Results & Analysis: Figure 4 shows the success rates of the MCTSE, SOA, SubM, and ObjM models when there are different percentages of dishonest devices (0% and 50%). When there are 50 % dishonest devices, we consider three cases of different attacks, i.e, with BMA-BSA, with SPA, and with OOA, respectively. From Fig. 4, we can see that MCTSE always has the best success rate in all the cases.

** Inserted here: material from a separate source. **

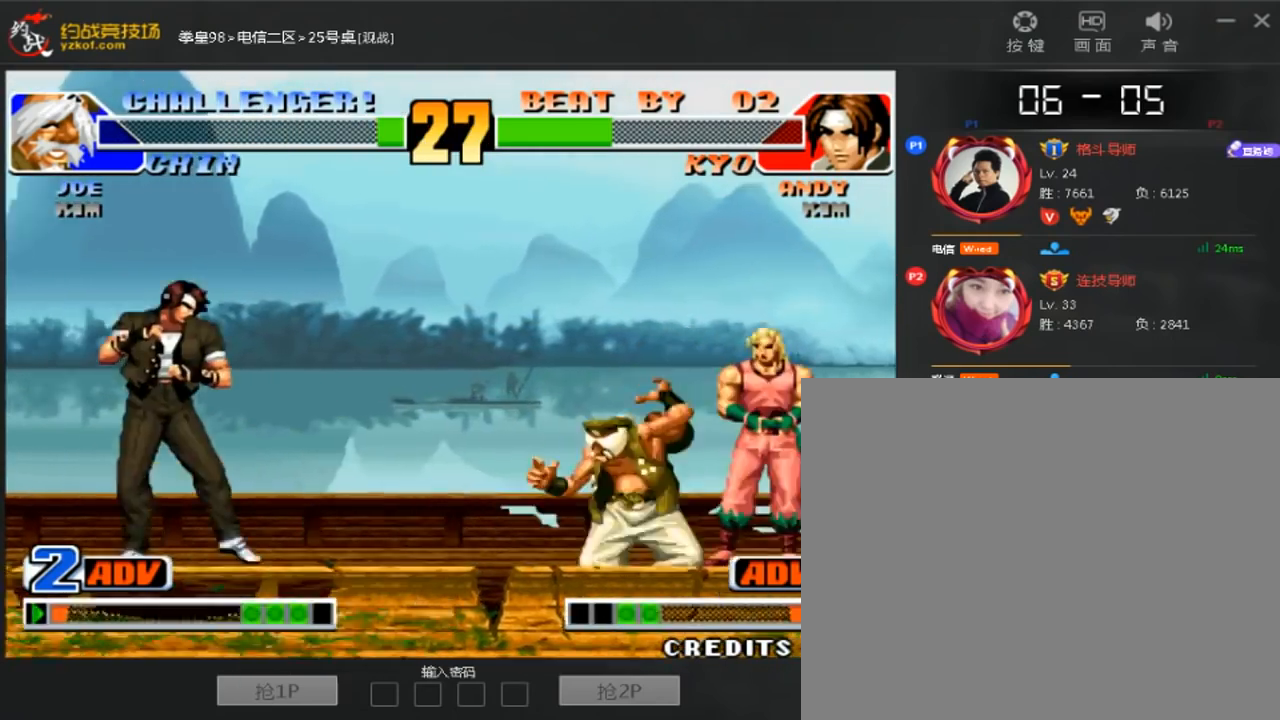
{"dt_ms": 520, "buttons": [], "left_stick": "center", "events": [[80, "left_stick", "right"], [280, "left_stick", "center"]]}
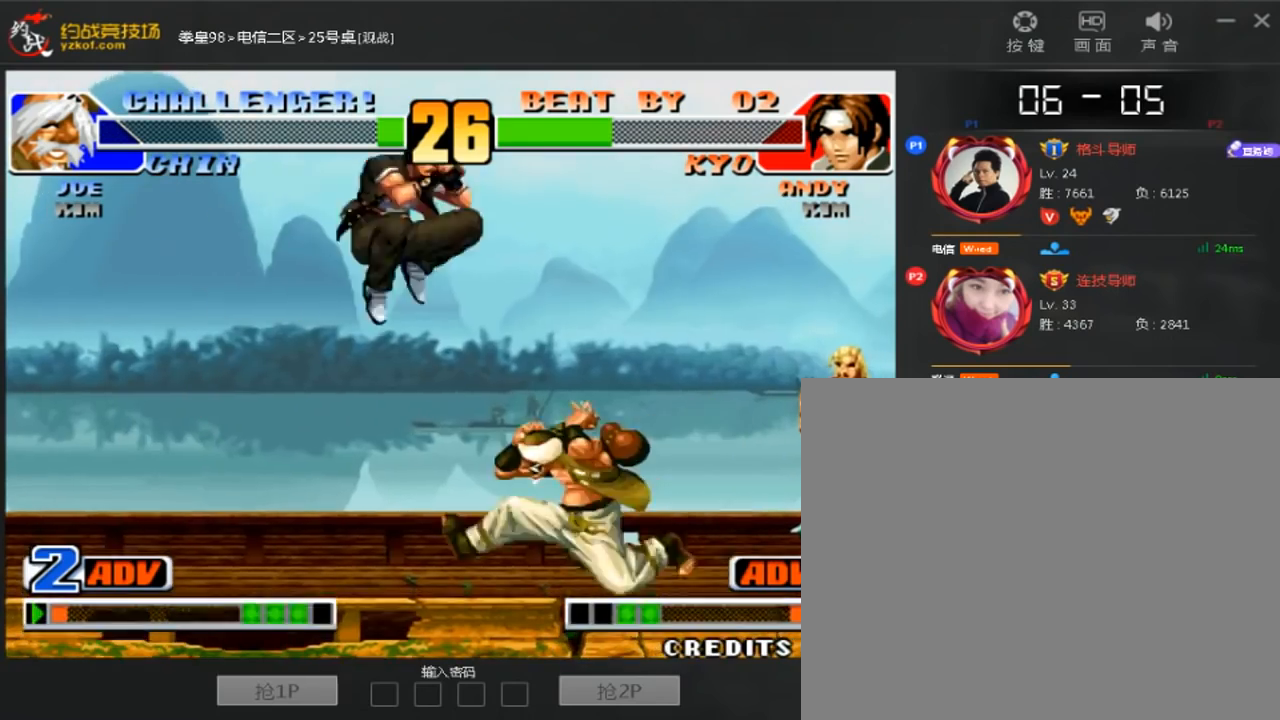
{"dt_ms": 480, "buttons": [], "left_stick": "down-right", "events": [[120, "left_stick", "down-left"], [320, "left_stick", "down-right"]]}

On average, MCTSE is 2%, 13.8%, 7.4%, 10.6%, and 10.2% higher in success rate than the average of the three baseline models when there are 0% and 50% dishonest devices who provide or consume services “without attacks” and “with attacks” including BMA-MSA, SPA, and OOA respectively. The experimental results illustrate that the MCTSE model can select the most trustworthy devices with the best quality service when compared with the other three baseline models. This is because the MCTSE considers multiple contexts of trust and thus is able to distinguish dishonest devices more accurately.

Fig. 5.
figure 5

The effect of feedback and context on the trust value of a dishonest device and an honest device

5.3 Experiment 2: Effectiveness in Resiliency Against Attacks

Results & Analysis: Figure 5a to d depict the trust results of a service-consuming device toward the honest and the dishonest devices, who provide or consume services without attacks, and with attacks including BMA-MSA, SPA, and OOA. From Fig. 5b, we can see that, although the trust value of the dishonest device has been promoted by good recommendation of other dishonest devices, its trust value decreases quickly after it provides poor-quality services. Moreover, although the trust value of the honest device was ruined by wrong recommendations, its trust value increases after providing good service. From Fig. 5c, we can see that the dishonest device boosts its importance when the transaction number changes from 1 to 9, to be selected as a service provider, but then from transaction 10 onwards it starts to provide poor-quality services. Our model decreases the trust value of the dishonest device when it starts to provide poor-quality services by applying the variance of feedback. From Fig. 5d, we can see that when dishonest devices perform OOA, they behave alternatively well and badly. The MCTSE model with the consideration of the contextual feedback of trust and its variance can detect this attack. The experimental results illustrate that: (1) when an honest device provides high-quality services and acts cooperatively, MCTSE increases its trust value; and (2) when a dishonest device provides poor-quality services and acts maliciously, performing different types of attack, MCTSE decreases the trust value of the dishonest device.

6 Conclusion

In SIoT environments, trust evaluation has been taken as an important task [3,4,5, 7, 14, 15, 17, 23]. In this paper, we have proposed three contexts of trust, including the status, the environment (time and location) of devices and the task type. Then, we have proposed a Mutual Context-aware Trustworthy Service Evaluation (MCTSE) model. The experimental results on a synthetic dataset have demonstrated that the MCTE model can effectively identify honest and dishonest devices. In our future work, we plan to propose a Mutual Context-aware Trustworthy Service Recommendation model (MCTSR) and validate our model on larger datasets.